Monday, March 2, 2020

Guest Post: RESEARCHING FOR THE POLICE PROCEDURAL by Jim Doherty (Part Three)


Please welcome back SMFS list member Jim Doherty as continues delving into the various ways of researching and writing the accurate police procedural. This is a multi part series that began on Saturday and will run through Wednesday of this week.

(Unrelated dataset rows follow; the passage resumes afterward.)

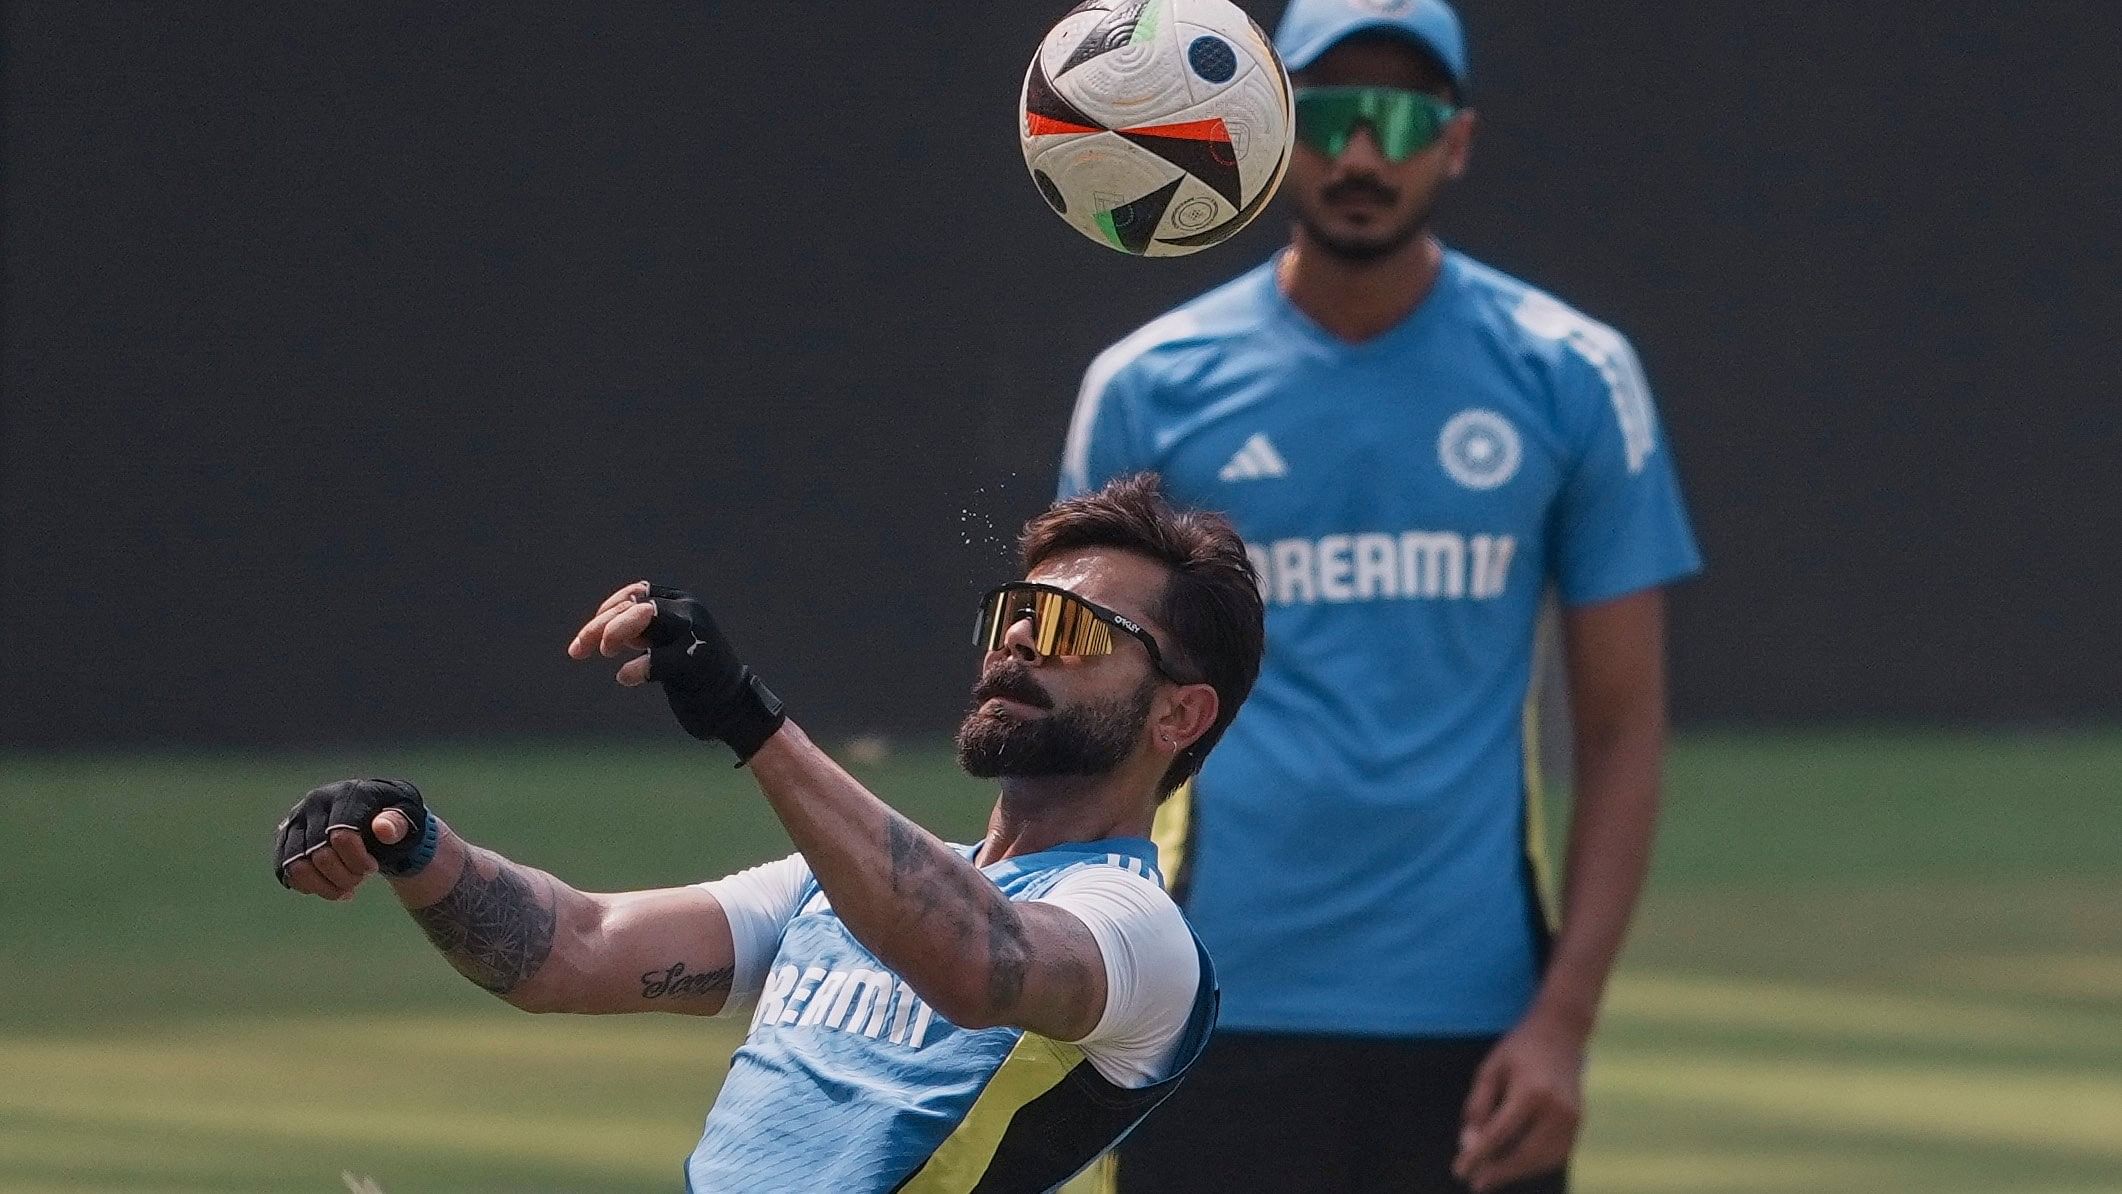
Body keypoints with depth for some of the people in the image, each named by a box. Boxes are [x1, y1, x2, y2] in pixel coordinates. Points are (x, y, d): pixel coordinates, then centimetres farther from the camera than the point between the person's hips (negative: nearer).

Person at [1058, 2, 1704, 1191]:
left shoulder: (1573, 378, 3)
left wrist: (1565, 1019, -7)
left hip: (1474, 1034, 0)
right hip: (1221, 1031, 0)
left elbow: (1623, 726, 3)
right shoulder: (1151, 387, 4)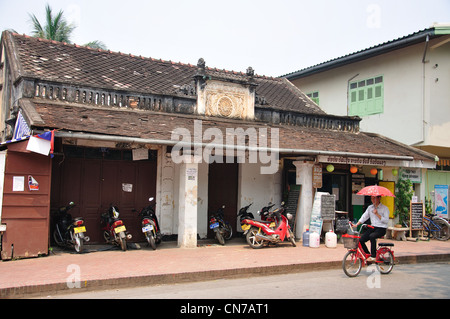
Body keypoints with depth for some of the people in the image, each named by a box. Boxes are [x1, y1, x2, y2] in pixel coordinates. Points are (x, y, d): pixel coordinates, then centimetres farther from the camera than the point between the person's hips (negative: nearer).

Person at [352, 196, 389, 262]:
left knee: (372, 236, -36)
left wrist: (377, 214, -20)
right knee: (361, 240, -12)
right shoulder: (370, 207, 12)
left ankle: (373, 256, -24)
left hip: (381, 229, -6)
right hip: (372, 227, 6)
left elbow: (386, 220, -14)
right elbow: (364, 217, 9)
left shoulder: (385, 208, -4)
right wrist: (356, 224, -3)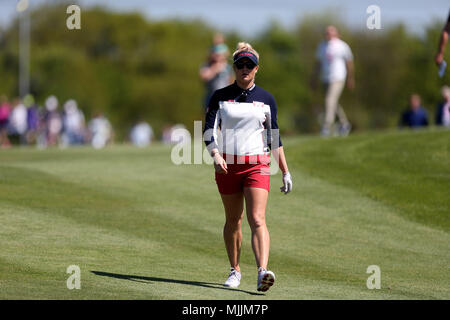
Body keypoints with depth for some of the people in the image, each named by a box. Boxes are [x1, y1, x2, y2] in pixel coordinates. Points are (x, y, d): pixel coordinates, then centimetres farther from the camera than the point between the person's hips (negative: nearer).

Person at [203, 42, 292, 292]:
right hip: (227, 165, 1)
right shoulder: (220, 97, 4)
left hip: (257, 165, -1)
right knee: (233, 221, 10)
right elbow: (209, 130, -5)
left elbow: (274, 138, 11)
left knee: (257, 219, -15)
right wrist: (216, 155, -23)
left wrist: (286, 172, 9)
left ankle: (263, 272, -28)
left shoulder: (266, 99, 7)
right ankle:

2) THE JOHN CREASEY METHOD – WRITE FIRST, RESEARCH LATER

You may already know more than you think you do about police work in general or the police force you want to write about specifically.  If you can put that knowledge to work for you, then you can save yourself some time and effort.
John Creasey published his first novel in 1933.  For next 10 years he wrote in many mystery sub-genres, such as amateur sleuth, espionage, criminal protagonist, adventurer, as well as other genres like westerns, science fiction etc. 
At the end of that ten years, he was well-known for his protean productivity. 
One day he learned that his next-door neighbor was retired Scotland Yard detective.
“Write about us as we are,” his neighbor advised.  “You can leave out the dull stuff.” 
              With his neighbor as technical advisor, Creasey created Chief Inspector Roger West of the Yard, whose first appearance was in the 1942 novel Inspector West Takes Charge. 
                Creasey’s method was to write a draft first, have his neighbor read it, correcting errors, and then write a second draft incorporating the corrections. 
                Result:  A technically accurate police novel. 
                Despite the authentic details the West series was very melodramatic.  West may have been doing realistic police work, but the plots were still out of Sax Rohmer and Edgar Wallace. 
               Thirteen years and sixteen West novels later, Creasey, inspired by Dragnet, which proved that police work could be interesting in itself without the crutch of melodrama, and also by a friendship he developed with another Scotland Yard detective, Commander George Hatherill, Operational Head of CID, wondered if the “dull stuff” his neighbor had advised him to leave out was, to the layman, not really dull at all.  He created George Gideon of the Yard, a fictional counterpart to Hatherill, this time leaving that supposedly “dull stuff” in.  Awards, excellent reviews, a major movie, a stage play, and a TV series all followed. 
               Each novel showed Gideon supervising the investigations into a number of different, unrelated crimes, many inspired by real life cases.  They are still among the best cop novels ever written.
               And he used the same method.  Write a draft, submit it to Hatherill for corrections, and write a final draft incorporating those corrections.
               By this time, however, there were fewer corrections.  After 13 years, Creasey wrote about Scotland Yard with the self-assurance of one who knows what he’s talking about.  Using the “write first – research later” method, Creasey had, over time, perhaps without being aware of it, engaged in a form of long-term, slow-motion total immersion.
               Nevertheless, the obvious drawback to this method can be the appearance of superficiality.


Jim Doherty ©2020

A cop of some kind or another for more than 20 years, JIM DOHERTY has served American law enforcement at the Federal, state, and local levels, policing everything from inner city streets to rural dirt roads, from college campuses to military bases, from suburban parks to urban railroad yards.  He’s the author of the true crime collection Just the Facts – True Tales of Cops & Criminals, which included the WWA Spur-winning article “Blood for Oil,” Raymond Chandler – Master of American Noir, a collection of lectures about the pioneering creator of hard-boiled private eye Philip Marlowe used for an on-line class; and An Obscure Grave, featuring college student and part-time cop Dan Sullivan, introduced in a series of short stories, which was a finalist for both a CWA Dagger Award and a Silver Falchion given at Killer Nashville.  He was, for  several years, the police technical advisor on the venerable Dick Tracy comic strip, and was a guest writer for a short sequence that ran in April and May on 2019.   Coming in 2020 are The Adventures of Colonel Britannia, written as “Simon A. Jacobs,” an unlikely (but incredibly fun to write) mash-up of Jane Austen’s Persuasion with Captain America, and an as-yet-untitled collection of Dan Sullivan short stories. 

1 comment:

Jacqueline Seewald said...

That's the other approach--write the initial drafts first, then fill in the needed details that must be properly researched. That works too and does save time.